Nor can unemployment justify permanently expanding ACA subsidies now. The economy is rapidly recovering with strong employment growth and jobless claims that have steadily declined since peaking a year ago.
Now is not the time to fortify ACA exchanges that have never been popular or effective. The ACA provided substantial subsidies to people with incomes between 100%-400% of the federal poverty level, limiting their premiums to no more than a pre-set percentage of their income (2.07%-9.87%, rising with income) on premiums for a benchmark plan (the premium for the second-lowest-cost marketplace Silver plan available in the area). Subsidies ceased above the 400% federal poverty level threshold (that’s $51,520 for an individual and $106,000 for a family of four in 2020). Poor enrollees could also obtain zero-premium Bronze plans — more than a quarter of the uninsured were eligible for one — albeit with higher deductibles and co-insurance than a Silver plan.
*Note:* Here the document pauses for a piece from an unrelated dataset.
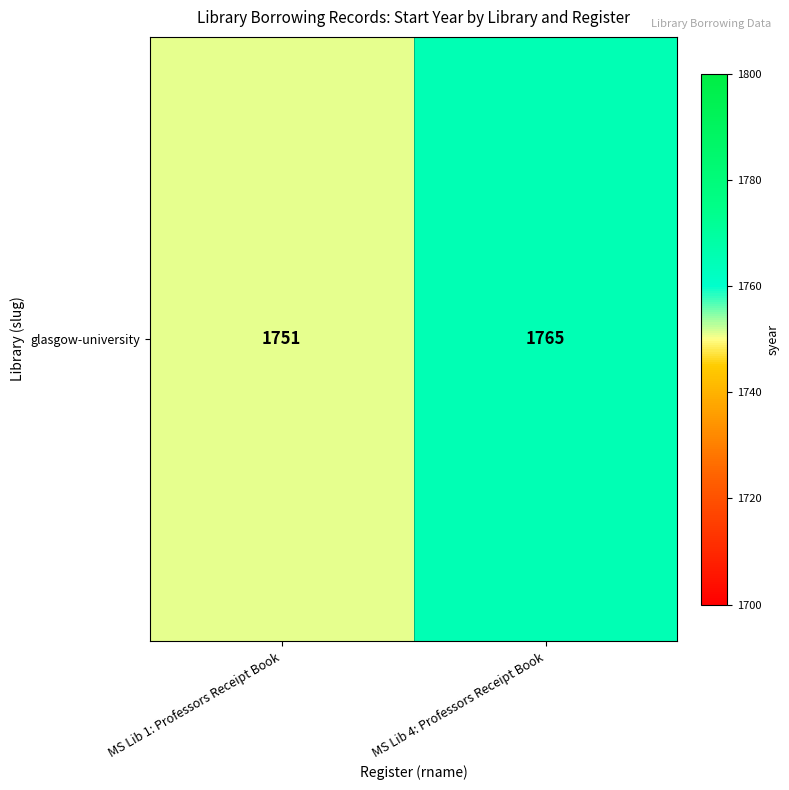

Rank the categories by value from highest to lowest.

MS Lib 4: Professors Receipt Book, MS Lib 1: Professors Receipt Book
Yet, despite these generous subsidies, most of the ACA’s coverage gains came from its Medicaid expansion. Exchange enrollment peaked in 2016 at 14.5 million and has been declining since. Few enroll unless subsidized. Only 12% of 11.4 million exchange enrollees in 2020 bought unsubsidized, on-exchange plans. About 3.3 million people preferred unsubsidized, off-exchange, individual plans. Most of the uninsured were eligible for free or nearly free insurance either through the ACA exchanges or Medicaid but did not sign up. And there was no surge of sign-ups during the 2021 open enrollment period.
March’s American Rescue Plan increased subsidies by lowering the maximum premium responsibility, saving money for people in the 100%-400% federal poverty level range who were already heavily subsidized.
The law also removed the upper income limit on subsidy eligibility, giving the greatest benefit in terms of reduced net premiums to older people with incomes over 400% federal poverty level who were previously ineligible for subsidies. The maximum percentage of income that a person or household pays on the benchmark plan remains constant regardless of how high the premium is. Since premiums rise with age — premiums for a 64-year-old can be three times the premium for a 21-year-old — older people at any given income level get a greater benefit from the subsidies. And with the removal of the upper income limit, the biggest subsidy increases go to wealthy, older people. A 60-year-old with a family of four and an income just over the former 400% federal poverty level threshold will go from a subsidy of zero to about $20,000 based on a national average benchmark premium. While the subsidy amount will decrease as the family’s income rises, the family will still be getting subsidies all the way up to an income of $331,000 — well beyond anyone’s definition of middle-class.
This is welfare for wealthier, older people, not help for those affected by COVID-19. And if the new subsidies disproportionately attract older people, the risk pool will become less healthy, increasing premiums for everyone — costs that will be largely borne by the federal government.